Westerville Tax Repeal Issue Rejected by Ohio Supreme Court
Full text of the Court's opinion
In a unanimous decision on September 20, 2012, the Ohio Supreme Court decided in favor of Bricker & Eckler’s client, Westerville City Schools. In the case of State ex rel. Taxpayers for Westerville Schools v. Franklin County Board of Elections the Court denied the Taxpayers for Westerville Schools’ request to compel the Board of Elections to place a levy repeal initiative on the November 6 ballot.

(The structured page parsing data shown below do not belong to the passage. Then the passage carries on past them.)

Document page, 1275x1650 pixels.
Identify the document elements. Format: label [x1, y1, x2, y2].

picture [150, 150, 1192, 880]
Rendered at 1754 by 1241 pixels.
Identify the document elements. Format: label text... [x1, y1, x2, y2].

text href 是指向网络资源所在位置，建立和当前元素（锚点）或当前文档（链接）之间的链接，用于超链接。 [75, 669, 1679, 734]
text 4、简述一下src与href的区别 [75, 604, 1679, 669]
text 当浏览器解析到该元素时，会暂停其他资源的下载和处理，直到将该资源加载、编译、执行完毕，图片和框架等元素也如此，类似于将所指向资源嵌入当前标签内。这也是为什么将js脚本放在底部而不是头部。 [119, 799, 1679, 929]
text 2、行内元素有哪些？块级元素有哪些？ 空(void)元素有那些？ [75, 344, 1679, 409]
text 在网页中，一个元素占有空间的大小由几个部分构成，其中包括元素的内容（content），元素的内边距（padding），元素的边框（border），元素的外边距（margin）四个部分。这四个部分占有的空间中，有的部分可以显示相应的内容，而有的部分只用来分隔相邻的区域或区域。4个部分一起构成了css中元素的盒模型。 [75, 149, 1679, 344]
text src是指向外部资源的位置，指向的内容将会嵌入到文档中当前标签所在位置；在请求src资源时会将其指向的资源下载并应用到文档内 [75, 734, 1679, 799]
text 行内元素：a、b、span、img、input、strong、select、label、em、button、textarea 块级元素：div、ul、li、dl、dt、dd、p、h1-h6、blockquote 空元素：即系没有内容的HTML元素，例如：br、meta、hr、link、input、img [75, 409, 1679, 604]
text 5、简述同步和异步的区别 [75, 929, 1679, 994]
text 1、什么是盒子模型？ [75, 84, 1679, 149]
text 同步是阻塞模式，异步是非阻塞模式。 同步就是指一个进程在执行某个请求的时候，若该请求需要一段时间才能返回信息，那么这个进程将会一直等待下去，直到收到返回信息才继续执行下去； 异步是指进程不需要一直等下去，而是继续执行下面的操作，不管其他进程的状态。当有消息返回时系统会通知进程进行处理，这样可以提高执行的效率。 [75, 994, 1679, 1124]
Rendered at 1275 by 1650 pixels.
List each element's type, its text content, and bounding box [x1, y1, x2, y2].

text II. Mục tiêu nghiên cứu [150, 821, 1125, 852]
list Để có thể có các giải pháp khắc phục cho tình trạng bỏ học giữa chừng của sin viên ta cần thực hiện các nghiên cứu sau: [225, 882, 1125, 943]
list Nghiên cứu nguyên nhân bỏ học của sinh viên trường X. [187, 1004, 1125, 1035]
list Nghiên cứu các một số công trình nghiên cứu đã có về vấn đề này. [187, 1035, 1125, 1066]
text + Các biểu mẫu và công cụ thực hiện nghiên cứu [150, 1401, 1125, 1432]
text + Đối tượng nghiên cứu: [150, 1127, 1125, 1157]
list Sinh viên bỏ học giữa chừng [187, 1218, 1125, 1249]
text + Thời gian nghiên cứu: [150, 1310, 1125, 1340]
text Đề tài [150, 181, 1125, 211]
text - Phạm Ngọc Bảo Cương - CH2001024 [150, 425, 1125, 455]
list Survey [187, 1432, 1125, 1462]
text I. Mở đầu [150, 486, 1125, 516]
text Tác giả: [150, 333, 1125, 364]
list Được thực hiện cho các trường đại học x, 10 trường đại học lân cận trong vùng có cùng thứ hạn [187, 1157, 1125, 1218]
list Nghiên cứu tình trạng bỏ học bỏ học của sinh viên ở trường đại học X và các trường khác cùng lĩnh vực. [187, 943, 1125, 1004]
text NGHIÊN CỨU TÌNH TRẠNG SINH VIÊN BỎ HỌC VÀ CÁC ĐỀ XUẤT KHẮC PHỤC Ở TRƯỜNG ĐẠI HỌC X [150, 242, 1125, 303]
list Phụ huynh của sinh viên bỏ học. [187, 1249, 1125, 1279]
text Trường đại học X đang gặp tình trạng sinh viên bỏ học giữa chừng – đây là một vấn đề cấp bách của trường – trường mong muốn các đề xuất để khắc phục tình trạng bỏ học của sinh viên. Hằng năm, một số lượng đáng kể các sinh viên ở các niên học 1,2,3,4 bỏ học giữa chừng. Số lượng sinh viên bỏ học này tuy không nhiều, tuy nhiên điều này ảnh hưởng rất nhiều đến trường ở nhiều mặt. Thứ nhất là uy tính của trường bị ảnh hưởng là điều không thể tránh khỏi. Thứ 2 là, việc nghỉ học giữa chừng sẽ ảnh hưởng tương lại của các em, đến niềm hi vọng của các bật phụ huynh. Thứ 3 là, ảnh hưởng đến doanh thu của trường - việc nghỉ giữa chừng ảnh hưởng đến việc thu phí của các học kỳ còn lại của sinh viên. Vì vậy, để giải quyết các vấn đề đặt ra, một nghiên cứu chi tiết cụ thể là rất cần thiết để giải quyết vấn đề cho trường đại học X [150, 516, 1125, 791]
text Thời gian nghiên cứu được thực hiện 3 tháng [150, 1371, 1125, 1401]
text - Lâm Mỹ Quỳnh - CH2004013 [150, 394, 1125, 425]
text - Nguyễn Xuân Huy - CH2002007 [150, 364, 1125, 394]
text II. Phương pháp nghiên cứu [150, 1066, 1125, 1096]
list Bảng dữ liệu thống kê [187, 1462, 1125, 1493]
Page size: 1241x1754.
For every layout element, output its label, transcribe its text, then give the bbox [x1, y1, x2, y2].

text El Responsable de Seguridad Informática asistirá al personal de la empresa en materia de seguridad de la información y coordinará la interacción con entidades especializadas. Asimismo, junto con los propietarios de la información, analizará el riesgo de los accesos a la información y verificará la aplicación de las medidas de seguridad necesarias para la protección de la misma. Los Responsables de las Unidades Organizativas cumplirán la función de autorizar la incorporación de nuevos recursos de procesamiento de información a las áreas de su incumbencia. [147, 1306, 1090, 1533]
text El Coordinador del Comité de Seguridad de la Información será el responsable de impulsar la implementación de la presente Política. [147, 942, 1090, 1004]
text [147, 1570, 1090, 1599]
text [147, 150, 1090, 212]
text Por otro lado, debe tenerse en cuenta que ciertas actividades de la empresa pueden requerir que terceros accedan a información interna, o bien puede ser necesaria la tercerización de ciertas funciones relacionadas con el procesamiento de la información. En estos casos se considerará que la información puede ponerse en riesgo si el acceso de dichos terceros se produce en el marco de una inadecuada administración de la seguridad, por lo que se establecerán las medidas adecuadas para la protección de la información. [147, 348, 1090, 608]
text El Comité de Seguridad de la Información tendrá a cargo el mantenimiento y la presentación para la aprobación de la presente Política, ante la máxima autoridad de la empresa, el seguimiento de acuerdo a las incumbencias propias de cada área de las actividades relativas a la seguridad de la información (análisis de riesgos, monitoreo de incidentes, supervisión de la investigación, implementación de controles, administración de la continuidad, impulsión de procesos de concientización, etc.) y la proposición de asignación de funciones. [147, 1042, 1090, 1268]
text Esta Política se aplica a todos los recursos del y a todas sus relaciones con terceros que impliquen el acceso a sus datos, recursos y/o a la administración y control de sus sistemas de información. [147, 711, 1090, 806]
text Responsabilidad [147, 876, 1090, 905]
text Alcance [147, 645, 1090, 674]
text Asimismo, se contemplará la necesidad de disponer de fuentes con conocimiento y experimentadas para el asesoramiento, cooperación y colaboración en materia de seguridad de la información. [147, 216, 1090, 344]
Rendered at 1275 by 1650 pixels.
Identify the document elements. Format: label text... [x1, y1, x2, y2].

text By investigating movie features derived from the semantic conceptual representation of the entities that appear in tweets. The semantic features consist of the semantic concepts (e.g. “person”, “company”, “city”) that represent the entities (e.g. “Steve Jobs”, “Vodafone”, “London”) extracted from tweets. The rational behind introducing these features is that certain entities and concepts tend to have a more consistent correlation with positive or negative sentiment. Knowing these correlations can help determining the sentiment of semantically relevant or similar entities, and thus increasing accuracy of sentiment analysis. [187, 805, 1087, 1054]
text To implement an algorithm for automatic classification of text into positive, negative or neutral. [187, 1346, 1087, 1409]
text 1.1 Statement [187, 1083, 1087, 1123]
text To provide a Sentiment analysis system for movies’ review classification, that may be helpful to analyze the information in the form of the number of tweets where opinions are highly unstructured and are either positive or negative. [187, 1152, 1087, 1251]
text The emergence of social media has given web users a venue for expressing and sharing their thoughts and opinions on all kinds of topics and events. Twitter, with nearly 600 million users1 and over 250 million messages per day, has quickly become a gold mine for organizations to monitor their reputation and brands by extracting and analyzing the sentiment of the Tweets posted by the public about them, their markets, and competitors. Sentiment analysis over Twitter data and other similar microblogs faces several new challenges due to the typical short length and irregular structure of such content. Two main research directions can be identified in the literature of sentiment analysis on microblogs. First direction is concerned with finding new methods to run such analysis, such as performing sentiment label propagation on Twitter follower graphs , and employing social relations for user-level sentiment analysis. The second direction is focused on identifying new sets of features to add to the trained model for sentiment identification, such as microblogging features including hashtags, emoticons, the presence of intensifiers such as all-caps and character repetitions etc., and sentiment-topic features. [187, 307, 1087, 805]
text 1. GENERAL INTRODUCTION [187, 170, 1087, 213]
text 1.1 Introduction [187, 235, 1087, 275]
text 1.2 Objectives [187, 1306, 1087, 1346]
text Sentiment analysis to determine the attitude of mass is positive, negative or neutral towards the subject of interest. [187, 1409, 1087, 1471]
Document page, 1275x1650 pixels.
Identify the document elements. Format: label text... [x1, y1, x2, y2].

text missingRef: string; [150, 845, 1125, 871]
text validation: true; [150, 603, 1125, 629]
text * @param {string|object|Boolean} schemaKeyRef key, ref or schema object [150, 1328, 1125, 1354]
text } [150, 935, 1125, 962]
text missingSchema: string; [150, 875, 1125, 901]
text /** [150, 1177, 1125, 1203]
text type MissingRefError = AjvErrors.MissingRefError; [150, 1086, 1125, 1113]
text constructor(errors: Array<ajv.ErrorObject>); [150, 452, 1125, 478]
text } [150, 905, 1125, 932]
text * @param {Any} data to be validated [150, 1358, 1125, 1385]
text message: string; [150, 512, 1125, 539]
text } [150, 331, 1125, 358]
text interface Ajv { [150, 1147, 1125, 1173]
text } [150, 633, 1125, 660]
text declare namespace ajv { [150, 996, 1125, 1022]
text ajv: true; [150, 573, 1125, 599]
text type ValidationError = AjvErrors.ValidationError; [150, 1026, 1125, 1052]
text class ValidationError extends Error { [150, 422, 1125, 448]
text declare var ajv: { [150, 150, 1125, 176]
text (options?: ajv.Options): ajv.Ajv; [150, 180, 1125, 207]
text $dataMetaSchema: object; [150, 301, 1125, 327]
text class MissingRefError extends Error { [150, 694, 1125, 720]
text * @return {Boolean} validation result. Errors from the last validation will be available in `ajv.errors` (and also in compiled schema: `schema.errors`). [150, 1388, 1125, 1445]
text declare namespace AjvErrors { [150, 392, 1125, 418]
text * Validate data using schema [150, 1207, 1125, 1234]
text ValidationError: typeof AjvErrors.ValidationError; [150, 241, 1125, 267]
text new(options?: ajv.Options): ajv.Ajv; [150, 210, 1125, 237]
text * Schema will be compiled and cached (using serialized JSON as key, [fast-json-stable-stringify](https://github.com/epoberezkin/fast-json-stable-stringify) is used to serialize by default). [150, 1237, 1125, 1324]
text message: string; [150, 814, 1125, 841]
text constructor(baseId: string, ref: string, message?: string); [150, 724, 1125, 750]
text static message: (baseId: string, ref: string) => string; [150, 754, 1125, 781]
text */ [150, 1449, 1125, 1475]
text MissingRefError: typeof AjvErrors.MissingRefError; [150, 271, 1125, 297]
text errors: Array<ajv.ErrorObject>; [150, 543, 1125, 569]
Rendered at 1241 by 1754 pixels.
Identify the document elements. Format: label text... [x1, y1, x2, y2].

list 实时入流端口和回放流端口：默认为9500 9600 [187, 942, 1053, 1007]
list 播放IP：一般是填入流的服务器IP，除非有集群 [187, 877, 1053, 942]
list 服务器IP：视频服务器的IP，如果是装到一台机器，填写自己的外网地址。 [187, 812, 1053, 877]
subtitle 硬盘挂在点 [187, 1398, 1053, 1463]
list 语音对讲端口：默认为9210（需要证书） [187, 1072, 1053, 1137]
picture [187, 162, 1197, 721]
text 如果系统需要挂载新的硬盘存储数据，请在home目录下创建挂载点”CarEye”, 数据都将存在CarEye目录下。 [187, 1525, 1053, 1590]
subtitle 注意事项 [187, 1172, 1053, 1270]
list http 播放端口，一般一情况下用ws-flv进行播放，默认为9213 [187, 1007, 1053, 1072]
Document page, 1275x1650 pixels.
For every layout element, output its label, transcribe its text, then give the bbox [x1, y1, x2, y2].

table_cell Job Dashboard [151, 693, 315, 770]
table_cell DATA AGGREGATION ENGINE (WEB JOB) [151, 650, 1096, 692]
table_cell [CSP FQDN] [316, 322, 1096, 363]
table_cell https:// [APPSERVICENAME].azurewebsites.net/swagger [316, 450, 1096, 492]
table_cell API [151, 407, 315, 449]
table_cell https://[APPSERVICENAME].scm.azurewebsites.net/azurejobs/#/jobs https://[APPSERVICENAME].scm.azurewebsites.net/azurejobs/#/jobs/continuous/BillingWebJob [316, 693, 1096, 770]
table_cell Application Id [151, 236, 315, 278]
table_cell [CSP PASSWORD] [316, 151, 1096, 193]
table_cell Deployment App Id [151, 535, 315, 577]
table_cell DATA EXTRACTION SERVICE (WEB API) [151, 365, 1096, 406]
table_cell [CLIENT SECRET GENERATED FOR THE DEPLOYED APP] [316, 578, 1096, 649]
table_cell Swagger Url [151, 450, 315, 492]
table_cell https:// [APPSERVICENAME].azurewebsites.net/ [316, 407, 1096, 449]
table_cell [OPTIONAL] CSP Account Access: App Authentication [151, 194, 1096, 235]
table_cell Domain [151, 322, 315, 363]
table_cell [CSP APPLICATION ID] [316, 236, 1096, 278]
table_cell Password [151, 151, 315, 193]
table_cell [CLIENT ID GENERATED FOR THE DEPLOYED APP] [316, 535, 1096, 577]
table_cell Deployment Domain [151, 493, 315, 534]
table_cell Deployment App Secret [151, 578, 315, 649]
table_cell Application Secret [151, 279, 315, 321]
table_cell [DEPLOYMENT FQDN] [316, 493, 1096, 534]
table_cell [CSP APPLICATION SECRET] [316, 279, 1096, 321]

In November 2009, the electors of the Westerville City School District approved a 11.4 mill same-rate replacement levy. In 2012, the Taxpayers for Westerville Schools, a nonprofit political action committee, along with several Westerville residents, submitted an initiative petition to the Franklin County Board of Elections to appear on the November 6, 2012 general election ballot. The petition proposed a decrease of an alleged increased rate of levy approved in November 2009. The levy-decrease question was designated
as Issue 52 for the November 6 ballot.
A school district resident protested the validity of Issue 52, and the Franklin County Board of Elections removed the levy-decrease question from the November 6 ballot on the grounds that, contrary to the petition statement, there was no increase in the rate of levy approved in 2009; the levy was a same-rate replacement levy.
The Taxpayers for Westerville Schools then filed a request with the Ohio Supreme Court for a writ of mandamus to compel the board of elections to place their levy-decrease question on the November 6 ballot. The Court summarized the issue as follows: "The dispositive issue in assessing the propriety of the elections board’s determination is whether the voter-approved 11.4-mill levy in November 2009 constituted an “increased rate of levy” from the then existing levies in the school district."
The Taxpayers for Westerville Schools argued that the 2009 11.4-mill levy increased the actual or effective taxes collected and paid by district property owners. The Court, however, held that applicable statutes do not permit The Taxpayers for Westerville Schools to substitute “actual taxes” for “rate of levy", and therefore, as there was no increase in the rate of levy, the mandamus was denied by the Court.
Bricker & Eckler attorneys Anne Marie Sferra, Maria J. Armstrong, Jennifer A. Flint and Rebecca C. Princehorn represented the school district in the successful case.